The goal would be to have furloughs not affect insurance or retirement benefits.

He ruled out across-the-board salary or hiring freezes because it was difficult to make them work in an institution of the complexity of KU.

Deep losses

Even if furloughs are not needed, the cuts so far still run deep — KU lost more than $36 million off its state funding from the previous fiscal year. Tuition helped some, raising $9.8 million in revenue. Though KU received more than $15 million in federal stimulus dollars, two-thirds of that was dedicated to deferred maintenance by mandate from the Kansas Board of Regents.

Barbara Atkinson, KU’s interim chancellor between Robert Hemenway and Bernadette Gray-Little, who also oversees the KU Medical Center campus, said KU has been lucky so far that they “have not been doing any major mothballing of programs.”
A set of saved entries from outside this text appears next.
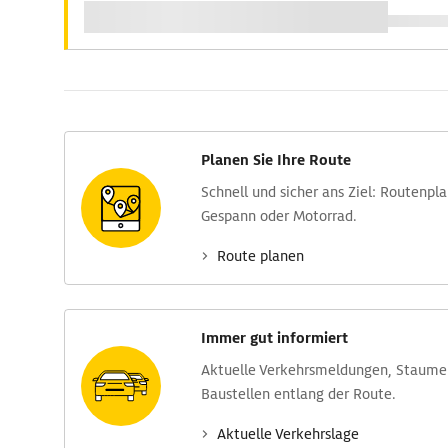
Planen Sie Ihre Route
Schnell und sicher ans Ziel: Routen­pl
Gespann oder Motorrad.
Route planen
Immer gut informiert
Aktuelle Verkehrs­meldungen, Stau­m
Baustellen entlang der Route.
Aktuelle Verkehrs­lage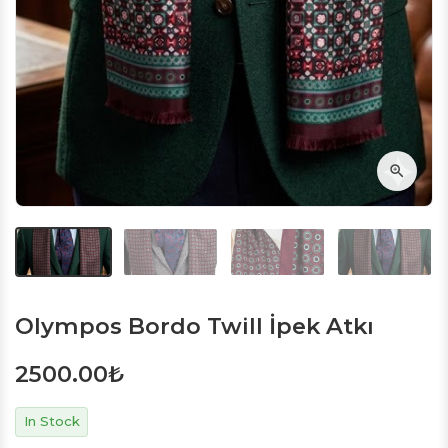
Olympos Bordo Twill İpek Atkı
2500.00
₺
In Stock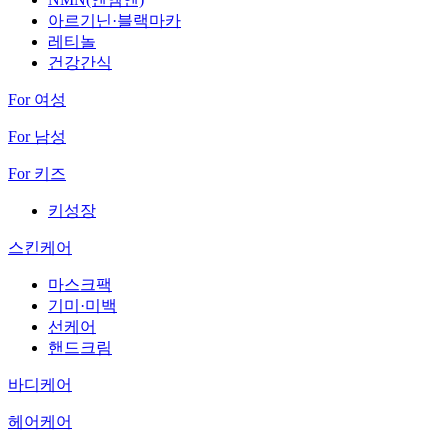
아르기닌·블랙마카
레티놀
건강간식
For 여성
For 남성
For 키즈
키성장
스킨케어
마스크팩
기미·미백
선케어
핸드크림
바디케어
헤어케어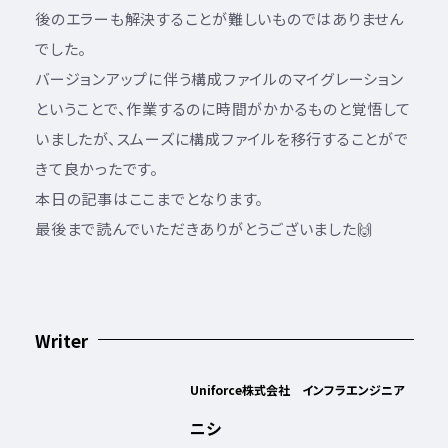
後のエラーも解決することが難しいものではありません
でした。
バージョンアップに伴う構成ファイルのマイグレーション
ということで、作業するのに時間がかかるものと覚悟して
いましたが、スムーズに構成ファイルを移行することがで
きて良かったです。
本日の記事はここまでとなります。
最後まで読んでいただきありがとうございました🙌
Writer
Uniforce株式会社 インフラエンジニア
ニシ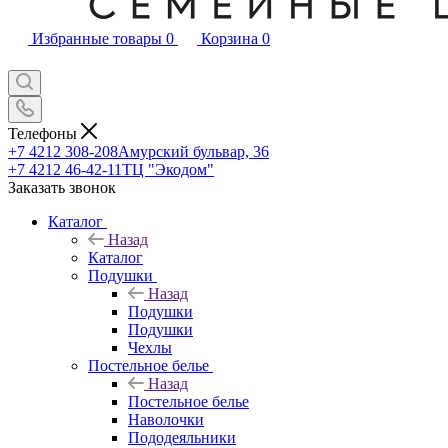
Избранные товары
0
Корзина
0
Телефоны
+7 4212 308-208
Амурский бульвар, 36
+7 4212 46-42-11
ТЦ "Экодом"
Заказать звонок
Каталог
Назад
Каталог
Подушки
Назад
Подушки
Подушки
Чехлы
Постельное белье
Назад
Постельное белье
Наволочки
Пододеяльники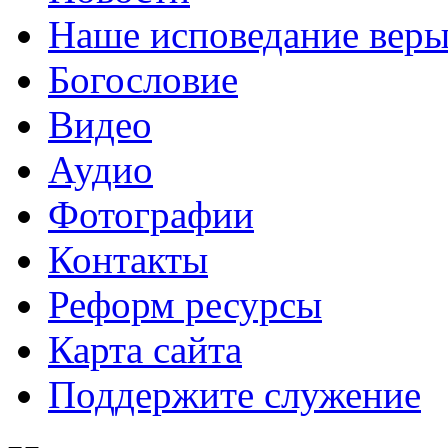
Наше исповедание вер
Богословие
Видео
Аудио
Фотографии
Контакты
Реформ ресурсы
Карта сайта
Поддержите служение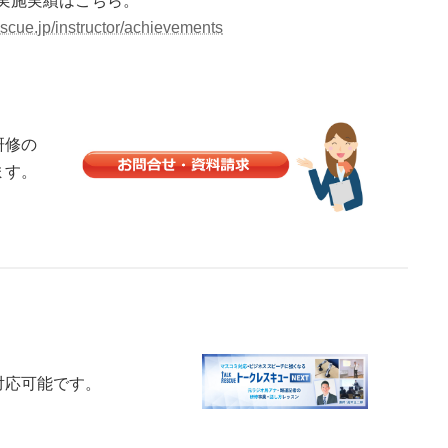
実施実績はこちら。
rescue.jp/instructor/achievements
研修の
ます。
対応可能です。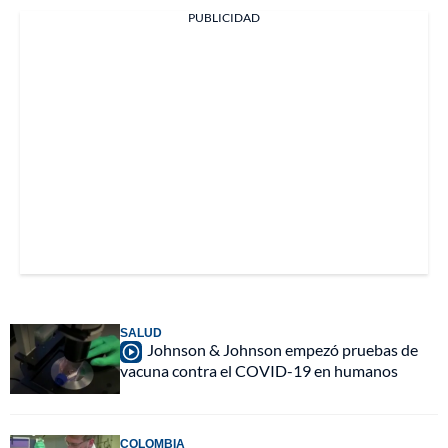
PUBLICIDAD
SALUD
Johnson & Johnson empezó pruebas de
vacuna contra el COVID-19 en humanos
COLOMBIA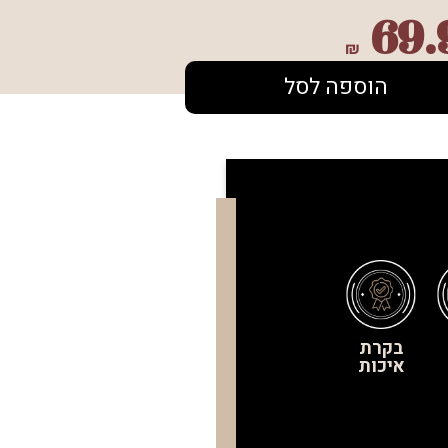
69.
₪
הוספה לסל
בקרת
איכות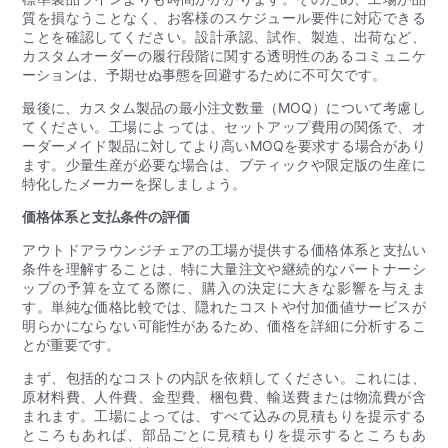
質を損なうことなく、お客様のスケジュール要件に対応できる
ことを確認してください。設計承認、試作、製造、出荷など、
カスタムオーダーの履行段階に関する透明性のあるコミュニケ
ーションは、予期せぬ事態を回避するために不可欠です。
最後に、カスタム製品の最小注文数量（MOQ）について考慮し
てください。工場によっては、セットアップ費用の関係で、オ
ーダーメイド製品に対してより高いMOQを要求する場合があり
ます。少量生産が必要な場合は、ブティックや限定版の生産に
特化したメーカーを探しましょう。
価格体系と支払条件の評価
アウトドアラウンジチェアの工場が提供する価格体系と支払い
条件を理解することは、特に大量注文や継続的なパートナーシ
ップの予算を立てる際に、購入の決定に大きな影響を与えま
す。単純な価格比較では、隠れたコストや付加価値サービスが
明らかにならない可能性があるため、価格を詳細に分析するこ
とが重要です。
まず、包括的なコストの内訳を依頼してください。これには、
原材料費、人件費、金型費、梱包費、輸送費または物流費が含
まれます。工場によっては、すべて込みの見積もりを提示する
ところもあれば、部品ごとに見積もりを提示するところもあ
“Up to this point, we’ve really managed to do very well,” she said. “But $32 million causes a lot of changes.”

At the KU Medical Center, she said, and particularly in the School of Medicine, a focus has been on attempting to shift the funding sources for many people away from state funding.

That has been done for 363 positions, she said, although for many of them, that funding source will not be permanent, as some are using clinical revenue.

The national health care policy changes likely imminent will likely have an impact on hospital revenue that is difficult to determine at this point, Atkinson said.

All the state revenue problems have encouraged some levity in tough times. Damron, speaking to a crowd of faculty earlier this year, had an amusing suggestion for those looking to help out.

“Encourage people to buy aircraft,” she suggested, referencing a bedrock of the Wichita economy, which is currently suffering along with KU and the rest of the nation.